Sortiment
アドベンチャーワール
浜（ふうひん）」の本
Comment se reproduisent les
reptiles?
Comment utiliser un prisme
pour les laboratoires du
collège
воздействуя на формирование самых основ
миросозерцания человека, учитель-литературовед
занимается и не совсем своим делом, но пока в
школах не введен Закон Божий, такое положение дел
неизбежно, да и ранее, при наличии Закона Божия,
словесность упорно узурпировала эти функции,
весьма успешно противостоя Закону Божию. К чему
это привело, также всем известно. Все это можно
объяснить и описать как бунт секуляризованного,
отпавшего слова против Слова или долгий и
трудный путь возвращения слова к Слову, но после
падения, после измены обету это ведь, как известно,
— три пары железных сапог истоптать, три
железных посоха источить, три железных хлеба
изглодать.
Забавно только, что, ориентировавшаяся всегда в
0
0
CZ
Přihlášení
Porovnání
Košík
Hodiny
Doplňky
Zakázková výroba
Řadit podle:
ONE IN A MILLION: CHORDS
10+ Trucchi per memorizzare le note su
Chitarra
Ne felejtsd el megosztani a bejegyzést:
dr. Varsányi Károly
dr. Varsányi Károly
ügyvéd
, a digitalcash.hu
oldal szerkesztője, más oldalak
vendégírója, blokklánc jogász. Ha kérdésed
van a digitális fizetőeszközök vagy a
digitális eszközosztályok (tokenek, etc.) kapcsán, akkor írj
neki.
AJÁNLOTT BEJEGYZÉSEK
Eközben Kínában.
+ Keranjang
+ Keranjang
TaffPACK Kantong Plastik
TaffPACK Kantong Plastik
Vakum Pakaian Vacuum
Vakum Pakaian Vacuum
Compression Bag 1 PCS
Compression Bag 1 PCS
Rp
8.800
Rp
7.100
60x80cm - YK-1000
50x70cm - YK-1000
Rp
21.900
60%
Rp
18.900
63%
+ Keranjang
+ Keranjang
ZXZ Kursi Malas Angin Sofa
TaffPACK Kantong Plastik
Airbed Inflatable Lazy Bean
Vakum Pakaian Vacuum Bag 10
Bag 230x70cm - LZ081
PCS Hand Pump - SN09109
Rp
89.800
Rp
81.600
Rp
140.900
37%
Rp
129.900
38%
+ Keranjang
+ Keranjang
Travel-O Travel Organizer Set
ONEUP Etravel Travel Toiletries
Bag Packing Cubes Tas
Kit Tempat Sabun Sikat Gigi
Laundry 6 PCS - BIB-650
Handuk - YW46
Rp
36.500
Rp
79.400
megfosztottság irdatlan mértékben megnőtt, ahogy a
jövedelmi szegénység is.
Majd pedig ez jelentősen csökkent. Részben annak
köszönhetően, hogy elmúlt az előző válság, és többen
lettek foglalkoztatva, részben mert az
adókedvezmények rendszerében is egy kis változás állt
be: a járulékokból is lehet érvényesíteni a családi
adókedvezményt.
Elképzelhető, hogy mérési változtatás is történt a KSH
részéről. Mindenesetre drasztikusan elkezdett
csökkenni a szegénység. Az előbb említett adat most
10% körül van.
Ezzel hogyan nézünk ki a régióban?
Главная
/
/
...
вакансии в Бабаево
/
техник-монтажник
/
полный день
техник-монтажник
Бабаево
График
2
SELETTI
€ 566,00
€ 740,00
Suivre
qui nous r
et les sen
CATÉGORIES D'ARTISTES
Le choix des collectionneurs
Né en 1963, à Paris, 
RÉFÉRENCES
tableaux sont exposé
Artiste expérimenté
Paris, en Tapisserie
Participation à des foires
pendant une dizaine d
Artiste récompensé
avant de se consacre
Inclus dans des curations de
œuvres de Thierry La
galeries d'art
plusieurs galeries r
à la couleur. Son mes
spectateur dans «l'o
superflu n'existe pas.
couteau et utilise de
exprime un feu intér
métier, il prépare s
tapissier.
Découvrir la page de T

*****

Set down every line of the material above word for word, in the same order and with the same line breaks.

Sortiment
アドベンチャーワール
浜（ふうひん）」の本
Comment se reproduisent les
reptiles?
Comment utiliser un prisme
pour les laboratoires du
collège
воздействуя на формирование самых основ
миросозерцания человека, учитель-литературовед
занимается и не совсем своим делом, но пока в
школах не введен Закон Божий, такое положение дел
неизбежно, да и ранее, при наличии Закона Божия,
словесность упорно узурпировала эти функции,
весьма успешно противостоя Закону Божию. К чему
это привело, также всем известно. Все это можно
объяснить и описать как бунт секуляризованного,
отпавшего слова против Слова или долгий и
трудный путь возвращения слова к Слову, но после
падения, после измены обету это ведь, как известно,
— три пары железных сапог истоптать, три
железных посоха источить, три железных хлеба
изглодать.
Забавно только, что, ориентировавшаяся всегда в
0
0
CZ
Přihlášení
Porovnání
Košík
Hodiny
Doplňky
Zakázková výroba
Řadit podle:
ONE IN A MILLION: CHORDS
10+ Trucchi per memorizzare le note su
Chitarra
Ne felejtsd el megosztani a bejegyzést:
dr. Varsányi Károly
dr. Varsányi Károly
ügyvéd
, a digitalcash.hu
oldal szerkesztője, más oldalak
vendégírója, blokklánc jogász. Ha kérdésed
van a digitális fizetőeszközök vagy a
digitális eszközosztályok (tokenek, etc.) kapcsán, akkor írj
neki.
AJÁNLOTT BEJEGYZÉSEK
Eközben Kínában.
+ Keranjang
+ Keranjang
TaffPACK Kantong Plastik
TaffPACK Kantong Plastik
Vakum Pakaian Vacuum
Vakum Pakaian Vacuum
Compression Bag 1 PCS
Compression Bag 1 PCS
Rp
8.800
Rp
7.100
60x80cm - YK-1000
50x70cm - YK-1000
Rp
21.900
60%
Rp
18.900
63%
+ Keranjang
+ Keranjang
ZXZ Kursi Malas Angin Sofa
TaffPACK Kantong Plastik
Airbed Inflatable Lazy Bean
Vakum Pakaian Vacuum Bag 10
Bag 230x70cm - LZ081
PCS Hand Pump - SN09109
Rp
89.800
Rp
81.600
Rp
140.900
37%
Rp
129.900
38%
+ Keranjang
+ Keranjang
Travel-O Travel Organizer Set
ONEUP Etravel Travel Toiletries
Bag Packing Cubes Tas
Kit Tempat Sabun Sikat Gigi
Laundry 6 PCS - BIB-650
Handuk - YW46
Rp
36.500
Rp
79.400
megfosztottság irdatlan mértékben megnőtt, ahogy a
jövedelmi szegénység is.
Majd pedig ez jelentősen csökkent. Részben annak
köszönhetően, hogy elmúlt az előző válság, és többen
lettek foglalkoztatva, részben mert az
adókedvezmények rendszerében is egy kis változás állt
be: a járulékokból is lehet érvényesíteni a családi
adókedvezményt.
Elképzelhető, hogy mérési változtatás is történt a KSH
részéről. Mindenesetre drasztikusan elkezdett
csökkenni a szegénység. Az előbb említett adat most
10% körül van.
Ezzel hogyan nézünk ki a régióban?
Главная
/
/
...
вакансии в Бабаево
/
техник-монтажник
/
полный день
техник-монтажник
Бабаево
График
2
SELETTI
€ 566,00
€ 740,00
Suivre
qui nous r
et les sen
CATÉGORIES D'ARTISTES
Le choix des collectionneurs
Né en 1963, à Paris, 
RÉFÉRENCES
tableaux sont exposé
Artiste expérimenté
Paris, en Tapisserie
Participation à des foires
pendant une dizaine d
Artiste récompensé
avant de se consacre
Inclus dans des curations de
œuvres de Thierry La
galeries d'art
plusieurs galeries r
à la couleur. Son mes
spectateur dans «l'o
superflu n'existe pas.
couteau et utilise de
exprime un feu intér
métier, il prépare s
tapissier.
Découvrir la page de T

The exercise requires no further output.